Area law enforcement agencies often teach various safety practices to those they protect, but too many people don’t give enough thought to one threat that’s being addressed by the Gibsonville Police Department –crossing railroad tracks.

On Thursday, June 6, the department is hosting a railroad crossing safety day in conjunction with NC Operation Lifesaver and the NC Dept. of Transportation’s BeRailSafe program.

Gibsonville Police Chief Ron Parrish and the Gibsonville Police Department will host a ‘crossing blitz’ from 1 p.m. to 3 p.m. that day to raise awareness of the right way to cross tracks.

Society now seems to have a day or a month for every interest group and concern – and, June 6 is International Level Crossing Awareness Day.  The day is meant to educate drivers on safety when crossing tracks.  (The day’s name comes from the fact that, internationally, railroad-highway crossings are called “level crossings.”)

Those promoting the safety program in Gibsonville say that railroad crossing safety is a vitally important issue, especially, in states such as North Carolina with a lot of rail traffic.

In 2018, there were 56 crossing crashes in this state alone.
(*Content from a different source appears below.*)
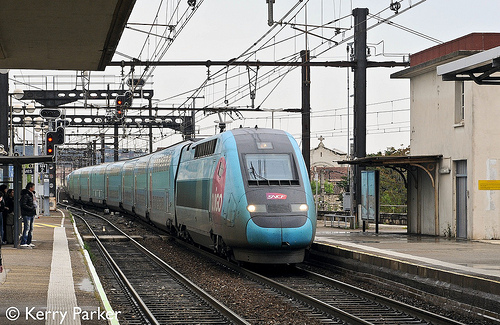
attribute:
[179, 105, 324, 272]
train car — blue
That was a 30 percent increase in crossing crashes over 2017.   Across the state, those accidents led to 12 fatalities and 24 injuries.

Roger Smock, a rail safety consultant with the state’s BeRailSafe program, said this week the trend on rail crossing accidents had gone down in recent decades but he added that there’s a lot of work to be done on this front.
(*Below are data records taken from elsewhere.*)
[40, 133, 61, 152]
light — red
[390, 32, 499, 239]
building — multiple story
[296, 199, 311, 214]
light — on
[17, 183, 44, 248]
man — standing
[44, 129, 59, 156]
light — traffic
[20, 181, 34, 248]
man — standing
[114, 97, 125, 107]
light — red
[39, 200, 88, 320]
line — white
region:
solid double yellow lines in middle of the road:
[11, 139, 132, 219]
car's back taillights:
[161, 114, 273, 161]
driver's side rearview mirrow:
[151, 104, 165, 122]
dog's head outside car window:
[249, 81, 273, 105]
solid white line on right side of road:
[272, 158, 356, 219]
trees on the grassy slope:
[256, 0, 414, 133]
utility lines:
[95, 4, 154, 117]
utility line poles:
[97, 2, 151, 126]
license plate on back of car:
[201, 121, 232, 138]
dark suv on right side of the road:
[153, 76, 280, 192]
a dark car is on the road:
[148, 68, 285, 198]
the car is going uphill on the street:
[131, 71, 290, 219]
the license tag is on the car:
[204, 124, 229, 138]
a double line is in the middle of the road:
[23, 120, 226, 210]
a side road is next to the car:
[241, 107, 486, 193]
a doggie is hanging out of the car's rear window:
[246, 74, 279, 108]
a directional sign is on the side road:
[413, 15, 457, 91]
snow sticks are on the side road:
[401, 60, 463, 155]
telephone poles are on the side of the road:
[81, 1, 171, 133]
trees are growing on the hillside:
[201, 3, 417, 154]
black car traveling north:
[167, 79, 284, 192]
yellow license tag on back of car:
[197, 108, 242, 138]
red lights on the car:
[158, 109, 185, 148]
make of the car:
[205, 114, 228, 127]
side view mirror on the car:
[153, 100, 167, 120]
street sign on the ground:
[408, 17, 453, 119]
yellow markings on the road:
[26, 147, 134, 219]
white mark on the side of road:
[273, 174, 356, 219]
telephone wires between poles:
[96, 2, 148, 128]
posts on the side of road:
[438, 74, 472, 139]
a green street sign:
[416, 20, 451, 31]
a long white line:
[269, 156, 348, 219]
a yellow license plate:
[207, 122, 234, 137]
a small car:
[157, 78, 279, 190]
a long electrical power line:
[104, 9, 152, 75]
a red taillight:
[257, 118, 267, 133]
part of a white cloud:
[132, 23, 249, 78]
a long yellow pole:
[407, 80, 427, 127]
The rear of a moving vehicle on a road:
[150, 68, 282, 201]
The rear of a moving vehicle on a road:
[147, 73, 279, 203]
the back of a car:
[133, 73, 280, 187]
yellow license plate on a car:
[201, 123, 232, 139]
“In 1976, the US experienced 13,030 railroad crossing collisions,” he said, adding, “North Carolina averaged more than one per day that year at 366.”

Both of those numbers have come down a great deal since then but not by enough: On average, a vehicle or person is struck by a train every three hours in the US.

In 2018, the US had 2,214 crossing collisions.

“That’s a great improvement but our goal is zero,” he said.

Experts say that nearly all railroad-highway collisions are preventable.

International Level Crossing Awareness Day is a continuation of the first European Level Crossing Awareness Day held in June 2009 in 28 countries, which was meant to raise “public awareness on the dangers of misbehavior at railroad-highway crossings.”

For 2019, the 11th year of the day’s observance, 47 countries will simultaneously campaign to encourage motorists and pedestrians to drive and walk safely around railroads and railroad crossings.  The group’s 2019 motto goes like this, “The most important STOP of the day.”

According to a press release announcing the day of crossing safety,  “Although the number of railroad crossing collisions is far less than highway collisions, the likelihood of death is greater and the cost to society per crossing collision is believed to be hundreds, if not thousands of times greater for a railroad related incident.”

Margaret Cannell, Executive Director of NC Operation Lifesaver, said she hopes the Gibsonville event gets the message out.

“A crossing blitz is similar to a license check, with officers distributing information about rail safety and reminding motorists to never stop on tracks or go around lowered crossing gates,” she said.  “North Carolina is 12th in the nation in highway-incidents as a result of the upswing in 2018.”